(Provided data)

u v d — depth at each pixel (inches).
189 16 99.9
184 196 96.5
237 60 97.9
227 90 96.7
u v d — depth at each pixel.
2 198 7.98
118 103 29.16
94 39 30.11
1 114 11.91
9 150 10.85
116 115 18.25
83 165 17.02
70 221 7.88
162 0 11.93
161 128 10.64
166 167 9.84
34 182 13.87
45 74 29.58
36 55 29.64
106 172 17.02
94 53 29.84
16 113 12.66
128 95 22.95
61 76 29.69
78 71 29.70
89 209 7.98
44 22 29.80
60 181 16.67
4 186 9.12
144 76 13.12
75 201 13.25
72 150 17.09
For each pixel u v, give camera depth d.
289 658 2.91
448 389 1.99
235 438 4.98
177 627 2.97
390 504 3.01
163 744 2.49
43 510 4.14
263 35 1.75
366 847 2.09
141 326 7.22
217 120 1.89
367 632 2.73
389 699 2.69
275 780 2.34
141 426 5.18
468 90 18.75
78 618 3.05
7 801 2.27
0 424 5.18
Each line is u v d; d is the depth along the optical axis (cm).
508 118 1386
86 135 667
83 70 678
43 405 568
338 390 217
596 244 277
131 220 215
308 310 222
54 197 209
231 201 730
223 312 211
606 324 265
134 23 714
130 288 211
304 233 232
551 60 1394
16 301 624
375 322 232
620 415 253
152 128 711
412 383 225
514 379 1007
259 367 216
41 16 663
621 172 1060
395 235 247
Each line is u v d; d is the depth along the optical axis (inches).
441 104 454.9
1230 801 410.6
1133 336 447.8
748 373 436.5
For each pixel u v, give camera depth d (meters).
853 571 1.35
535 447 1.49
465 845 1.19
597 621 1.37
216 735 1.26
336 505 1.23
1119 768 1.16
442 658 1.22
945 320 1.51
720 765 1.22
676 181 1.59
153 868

(End Provided data)

Reply with the complete records, restated exactly.

u v d — depth at each pixel (inches).
189 16 99.9
184 196 96.5
237 60 97.9
227 90 96.7
u v d — depth at each pixel.
2 198 7.98
118 103 29.16
94 39 30.11
1 114 11.91
9 150 10.85
116 115 18.25
83 165 17.02
70 221 7.88
162 0 11.93
161 128 10.64
166 167 9.84
34 182 13.87
45 74 29.58
36 55 29.64
106 172 17.02
94 53 29.84
16 113 12.66
128 95 22.95
61 76 29.69
78 71 29.70
89 209 7.98
44 22 29.80
60 181 16.67
4 186 9.12
144 76 13.12
75 201 13.25
72 150 17.09
For each pixel u v, give camera depth d.
289 658 2.91
448 389 1.99
235 438 4.98
177 627 2.97
390 504 3.01
163 744 2.49
43 510 4.14
263 35 1.75
366 847 2.09
141 326 7.22
217 120 1.89
367 632 2.73
389 699 2.69
275 780 2.34
141 426 5.18
468 90 18.75
78 618 3.05
7 801 2.27
0 424 5.18
Each line is u v d; d is the depth along the optical axis (cm).
508 118 1386
86 135 667
83 70 678
43 405 568
338 390 217
596 244 277
131 220 215
308 310 222
54 197 209
231 201 730
223 312 211
606 324 265
134 23 714
130 288 211
304 233 232
551 60 1394
16 301 624
375 322 232
620 415 253
152 128 711
412 383 225
514 379 1007
259 367 216
41 16 663
621 172 1060
395 235 247
Each line is u v d; d is the depth along the optical axis (inches).
441 104 454.9
1230 801 410.6
1133 336 447.8
748 373 436.5
For each pixel u v, give camera depth d (meters).
853 571 1.35
535 447 1.49
465 845 1.19
597 621 1.37
216 735 1.26
336 505 1.23
1119 768 1.16
442 658 1.22
945 320 1.51
720 765 1.22
676 181 1.59
153 868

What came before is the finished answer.